### [What to do]
From the data below, restate every line word for word.

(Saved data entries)
=======
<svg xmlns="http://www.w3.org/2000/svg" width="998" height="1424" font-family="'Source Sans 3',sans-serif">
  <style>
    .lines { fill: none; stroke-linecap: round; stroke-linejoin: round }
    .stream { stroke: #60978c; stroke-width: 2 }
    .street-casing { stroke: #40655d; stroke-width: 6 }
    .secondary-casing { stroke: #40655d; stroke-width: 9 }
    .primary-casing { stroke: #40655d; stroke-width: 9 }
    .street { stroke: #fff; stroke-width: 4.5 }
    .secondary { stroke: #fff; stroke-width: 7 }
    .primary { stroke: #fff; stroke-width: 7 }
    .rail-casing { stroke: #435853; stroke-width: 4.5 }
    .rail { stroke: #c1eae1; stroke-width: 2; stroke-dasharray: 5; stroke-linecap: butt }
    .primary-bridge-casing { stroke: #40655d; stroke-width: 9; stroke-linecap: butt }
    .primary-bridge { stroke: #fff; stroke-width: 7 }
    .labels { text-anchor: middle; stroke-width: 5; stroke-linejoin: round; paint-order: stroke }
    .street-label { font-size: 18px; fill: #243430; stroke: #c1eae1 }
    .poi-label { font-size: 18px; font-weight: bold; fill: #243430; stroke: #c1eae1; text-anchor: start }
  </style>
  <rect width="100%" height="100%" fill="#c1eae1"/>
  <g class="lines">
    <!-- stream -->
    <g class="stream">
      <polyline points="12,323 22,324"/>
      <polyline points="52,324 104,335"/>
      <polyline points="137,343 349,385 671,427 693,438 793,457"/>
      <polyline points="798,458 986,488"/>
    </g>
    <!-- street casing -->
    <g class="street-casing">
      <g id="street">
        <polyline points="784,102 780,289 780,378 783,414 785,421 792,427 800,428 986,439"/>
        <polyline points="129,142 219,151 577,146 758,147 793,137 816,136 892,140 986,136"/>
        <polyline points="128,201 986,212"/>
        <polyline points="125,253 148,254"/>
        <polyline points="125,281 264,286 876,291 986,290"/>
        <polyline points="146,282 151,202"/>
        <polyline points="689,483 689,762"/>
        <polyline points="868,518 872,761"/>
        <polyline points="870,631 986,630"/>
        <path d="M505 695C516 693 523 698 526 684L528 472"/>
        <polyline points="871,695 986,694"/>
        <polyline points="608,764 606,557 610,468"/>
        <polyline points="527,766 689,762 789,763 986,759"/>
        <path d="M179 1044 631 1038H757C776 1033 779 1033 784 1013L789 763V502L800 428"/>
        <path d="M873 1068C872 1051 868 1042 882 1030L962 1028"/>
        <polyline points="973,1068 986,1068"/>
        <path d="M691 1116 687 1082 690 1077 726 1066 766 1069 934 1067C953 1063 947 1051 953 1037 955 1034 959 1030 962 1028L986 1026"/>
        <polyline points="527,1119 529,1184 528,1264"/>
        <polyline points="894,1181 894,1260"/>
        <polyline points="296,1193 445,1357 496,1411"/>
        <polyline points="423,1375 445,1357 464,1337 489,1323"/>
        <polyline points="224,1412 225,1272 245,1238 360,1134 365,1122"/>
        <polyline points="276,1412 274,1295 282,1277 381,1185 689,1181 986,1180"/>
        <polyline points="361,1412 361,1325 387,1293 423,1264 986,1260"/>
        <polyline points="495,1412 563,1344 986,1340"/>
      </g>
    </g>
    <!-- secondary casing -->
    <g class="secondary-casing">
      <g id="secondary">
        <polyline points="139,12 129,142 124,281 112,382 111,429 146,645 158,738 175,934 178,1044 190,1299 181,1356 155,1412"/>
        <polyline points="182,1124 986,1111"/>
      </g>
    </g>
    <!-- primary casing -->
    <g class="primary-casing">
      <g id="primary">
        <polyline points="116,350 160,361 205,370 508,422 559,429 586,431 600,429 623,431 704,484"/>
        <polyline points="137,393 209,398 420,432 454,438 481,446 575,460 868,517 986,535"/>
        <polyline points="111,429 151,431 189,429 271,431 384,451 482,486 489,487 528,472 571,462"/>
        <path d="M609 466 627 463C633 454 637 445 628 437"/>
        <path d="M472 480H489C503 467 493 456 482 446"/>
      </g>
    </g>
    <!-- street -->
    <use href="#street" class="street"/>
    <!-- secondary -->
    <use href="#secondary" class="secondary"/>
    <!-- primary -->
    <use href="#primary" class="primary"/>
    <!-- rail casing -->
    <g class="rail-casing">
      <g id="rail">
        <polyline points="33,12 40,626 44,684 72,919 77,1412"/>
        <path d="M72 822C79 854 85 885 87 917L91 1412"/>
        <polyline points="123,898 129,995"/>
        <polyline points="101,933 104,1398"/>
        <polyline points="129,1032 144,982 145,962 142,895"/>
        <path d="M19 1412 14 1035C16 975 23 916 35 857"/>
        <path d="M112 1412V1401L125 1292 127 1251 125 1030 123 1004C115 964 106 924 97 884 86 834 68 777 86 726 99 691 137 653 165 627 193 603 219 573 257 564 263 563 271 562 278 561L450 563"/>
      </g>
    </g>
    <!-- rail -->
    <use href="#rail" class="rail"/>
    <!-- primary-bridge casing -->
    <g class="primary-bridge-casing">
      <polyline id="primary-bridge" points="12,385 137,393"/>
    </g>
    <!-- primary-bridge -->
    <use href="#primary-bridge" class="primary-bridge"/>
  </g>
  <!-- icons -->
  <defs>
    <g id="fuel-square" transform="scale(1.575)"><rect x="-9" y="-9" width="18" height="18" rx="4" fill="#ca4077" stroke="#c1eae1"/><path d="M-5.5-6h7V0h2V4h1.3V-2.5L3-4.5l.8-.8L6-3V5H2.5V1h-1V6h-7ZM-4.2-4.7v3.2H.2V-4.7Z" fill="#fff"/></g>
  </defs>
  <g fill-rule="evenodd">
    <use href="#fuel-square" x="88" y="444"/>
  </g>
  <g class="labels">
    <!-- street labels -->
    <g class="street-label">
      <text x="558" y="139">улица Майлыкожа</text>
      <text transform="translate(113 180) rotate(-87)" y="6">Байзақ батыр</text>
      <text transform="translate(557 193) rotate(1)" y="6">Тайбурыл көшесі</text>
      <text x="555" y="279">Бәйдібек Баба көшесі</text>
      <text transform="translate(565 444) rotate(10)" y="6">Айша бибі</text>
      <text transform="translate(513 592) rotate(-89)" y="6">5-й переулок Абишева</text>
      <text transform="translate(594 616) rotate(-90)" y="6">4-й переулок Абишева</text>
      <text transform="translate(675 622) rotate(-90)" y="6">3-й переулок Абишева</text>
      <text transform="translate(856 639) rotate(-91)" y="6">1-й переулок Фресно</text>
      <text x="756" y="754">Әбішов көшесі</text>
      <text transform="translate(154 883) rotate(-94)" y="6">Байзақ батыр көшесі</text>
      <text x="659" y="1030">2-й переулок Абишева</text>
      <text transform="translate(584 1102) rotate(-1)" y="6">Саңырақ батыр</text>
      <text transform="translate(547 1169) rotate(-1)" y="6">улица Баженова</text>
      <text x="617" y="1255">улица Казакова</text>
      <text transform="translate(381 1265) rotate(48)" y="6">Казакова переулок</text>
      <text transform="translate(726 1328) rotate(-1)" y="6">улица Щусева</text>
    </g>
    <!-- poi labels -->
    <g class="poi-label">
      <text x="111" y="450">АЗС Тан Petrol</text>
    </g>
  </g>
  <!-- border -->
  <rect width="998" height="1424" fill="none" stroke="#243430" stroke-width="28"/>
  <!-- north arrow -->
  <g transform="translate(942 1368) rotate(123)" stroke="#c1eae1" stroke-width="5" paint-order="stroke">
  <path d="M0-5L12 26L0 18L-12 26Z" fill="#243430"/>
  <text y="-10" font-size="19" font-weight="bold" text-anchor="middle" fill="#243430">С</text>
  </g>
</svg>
=======
### [Your response]
<svg xmlns="http://www.w3.org/2000/svg" width="998" height="1424" font-family="'Source Sans 3',sans-serif">
  <style>
    .lines { fill: none; stroke-linecap: round; stroke-linejoin: round }
    .stream { stroke: #60978c; stroke-width: 2 }
    .street-casing { stroke: #40655d; stroke-width: 6 }
    .secondary-casing { stroke: #40655d; stroke-width: 9 }
    .primary-casing { stroke: #40655d; stroke-width: 9 }
    .street { stroke: #fff; stroke-width: 4.5 }
    .secondary { stroke: #fff; stroke-width: 7 }
    .primary { stroke: #fff; stroke-width: 7 }
    .rail-casing { stroke: #435853; stroke-width: 4.5 }
    .rail { stroke: #c1eae1; stroke-width: 2; stroke-dasharray: 5; stroke-linecap: butt }
    .primary-bridge-casing { stroke: #40655d; stroke-width: 9; stroke-linecap: butt }
    .primary-bridge { stroke: #fff; stroke-width: 7 }
    .labels { text-anchor: middle; stroke-width: 5; stroke-linejoin: round; paint-order: stroke }
    .street-label { font-size: 18px; fill: #243430; stroke: #c1eae1 }
    .poi-label { font-size: 18px; font-weight: bold; fill: #243430; stroke: #c1eae1; text-anchor: start }
  </style>
  <rect width="100%" height="100%" fill="#c1eae1"/>
  <g class="lines">
    <!-- stream -->
    <g class="stream">
      <polyline points="12,323 22,324"/>
      <polyline points="52,324 104,335"/>
      <polyline points="137,343 349,385 671,427 693,438 793,457"/>
      <polyline points="798,458 986,488"/>
    </g>
    <!-- street casing -->
    <g class="street-casing">
      <g id="street">
        <polyline points="784,102 780,289 780,378 783,414 785,421 792,427 800,428 986,439"/>
        <polyline points="129,142 219,151 577,146 758,147 793,137 816,136 892,140 986,136"/>
        <polyline points="128,201 986,212"/>
        <polyline points="125,253 148,254"/>
        <polyline points="125,281 264,286 876,291 986,290"/>
        <polyline points="146,282 151,202"/>
        <polyline points="689,483 689,762"/>
        <polyline points="868,518 872,761"/>
        <polyline points="870,631 986,630"/>
        <path d="M505 695C516 693 523 698 526 684L528 472"/>
        <polyline points="871,695 986,694"/>
        <polyline points="608,764 606,557 610,468"/>
        <polyline points="527,766 689,762 789,763 986,759"/>
        <path d="M179 1044 631 1038H757C776 1033 779 1033 784 1013L789 763V502L800 428"/>
        <path d="M873 1068C872 1051 868 1042 882 1030L962 1028"/>
        <polyline points="973,1068 986,1068"/>
        <path d="M691 1116 687 1082 690 1077 726 1066 766 1069 934 1067C953 1063 947 1051 953 1037 955 1034 959 1030 962 1028L986 1026"/>
        <polyline points="527,1119 529,1184 528,1264"/>
        <polyline points="894,1181 894,1260"/>
        <polyline points="296,1193 445,1357 496,1411"/>
        <polyline points="423,1375 445,1357 464,1337 489,1323"/>
        <polyline points="224,1412 225,1272 245,1238 360,1134 365,1122"/>
        <polyline points="276,1412 274,1295 282,1277 381,1185 689,1181 986,1180"/>
        <polyline points="361,1412 361,1325 387,1293 423,1264 986,1260"/>
        <polyline points="495,1412 563,1344 986,1340"/>
      </g>
    </g>
    <!-- secondary casing -->
    <g class="secondary-casing">
      <g id="secondary">
        <polyline points="139,12 129,142 124,281 112,382 111,429 146,645 158,738 175,934 178,1044 190,1299 181,1356 155,1412"/>
        <polyline points="182,1124 986,1111"/>
      </g>
    </g>
    <!-- primary casing -->
    <g class="primary-casing">
      <g id="primary">
        <polyline points="116,350 160,361 205,370 508,422 559,429 586,431 600,429 623,431 704,484"/>
        <polyline points="137,393 209,398 420,432 454,438 481,446 575,460 868,517 986,535"/>
        <polyline points="111,429 151,431 189,429 271,431 384,451 482,486 489,487 528,472 571,462"/>
        <path d="M609 466 627 463C633 454 637 445 628 437"/>
        <path d="M472 480H489C503 467 493 456 482 446"/>
      </g>
    </g>
    <!-- street -->
    <use href="#street" class="street"/>
    <!-- secondary -->
    <use href="#secondary" class="secondary"/>
    <!-- primary -->
    <use href="#primary" class="primary"/>
    <!-- rail casing -->
    <g class="rail-casing">
      <g id="rail">
        <polyline points="33,12 40,626 44,684 72,919 77,1412"/>
        <path d="M72 822C79 854 85 885 87 917L91 1412"/>
        <polyline points="123,898 129,995"/>
        <polyline points="101,933 104,1398"/>
        <polyline points="129,1032 144,982 145,962 142,895"/>
        <path d="M19 1412 14 1035C16 975 23 916 35 857"/>
        <path d="M112 1412V1401L125 1292 127 1251 125 1030 123 1004C115 964 106 924 97 884 86 834 68 777 86 726 99 691 137 653 165 627 193 603 219 573 257 564 263 563 271 562 278 561L450 563"/>
      </g>
    </g>
    <!-- rail -->
    <use href="#rail" class="rail"/>
    <!-- primary-bridge casing -->
    <g class="primary-bridge-casing">
      <polyline id="primary-bridge" points="12,385 137,393"/>
    </g>
    <!-- primary-bridge -->
    <use href="#primary-bridge" class="primary-bridge"/>
  </g>
  <!-- icons -->
  <defs>
    <g id="fuel-square" transform="scale(1.575)"><rect x="-9" y="-9" width="18" height="18" rx="4" fill="#ca4077" stroke="#c1eae1"/><path d="M-5.5-6h7V0h2V4h1.3V-2.5L3-4.5l.8-.8L6-3V5H2.5V1h-1V6h-7ZM-4.2-4.7v3.2H.2V-4.7Z" fill="#fff"/></g>
  </defs>
  <g fill-rule="evenodd">
    <use href="#fuel-square" x="88" y="444"/>
  </g>
  <g class="labels">
    <!-- street labels -->
    <g class="street-label">
      <text x="558" y="139">улица Майлыкожа</text>
      <text transform="translate(113 180) rotate(-87)" y="6">Байзақ батыр</text>
      <text transform="translate(557 193) rotate(1)" y="6">Тайбурыл көшесі</text>
      <text x="555" y="279">Бәйдібек Баба көшесі</text>
      <text transform="translate(565 444) rotate(10)" y="6">Айша бибі</text>
      <text transform="translate(513 592) rotate(-89)" y="6">5-й переулок Абишева</text>
      <text transform="translate(594 616) rotate(-90)" y="6">4-й переулок Абишева</text>
      <text transform="translate(675 622) rotate(-90)" y="6">3-й переулок Абишева</text>
      <text transform="translate(856 639) rotate(-91)" y="6">1-й переулок Фресно</text>
      <text x="756" y="754">Әбішов көшесі</text>
      <text transform="translate(154 883) rotate(-94)" y="6">Байзақ батыр көшесі</text>
      <text x="659" y="1030">2-й переулок Абишева</text>
      <text transform="translate(584 1102) rotate(-1)" y="6">Саңырақ батыр</text>
      <text transform="translate(547 1169) rotate(-1)" y="6">улица Баженова</text>
      <text x="617" y="1255">улица Казакова</text>
      <text transform="translate(381 1265) rotate(48)" y="6">Казакова переулок</text>
      <text transform="translate(726 1328) rotate(-1)" y="6">улица Щусева</text>
    </g>
    <!-- poi labels -->
    <g class="poi-label">
      <text x="111" y="450">АЗС Тан Petrol</text>
    </g>
  </g>
  <!-- border -->
  <rect width="998" height="1424" fill="none" stroke="#243430" stroke-width="28"/>
  <!-- north arrow -->
  <g transform="translate(942 1368) rotate(123)" stroke="#c1eae1" stroke-width="5" paint-order="stroke">
  <path d="M0-5L12 26L0 18L-12 26Z" fill="#243430"/>
  <text y="-10" font-size="19" font-weight="bold" text-anchor="middle" fill="#243430">С</text>
  </g>
</svg>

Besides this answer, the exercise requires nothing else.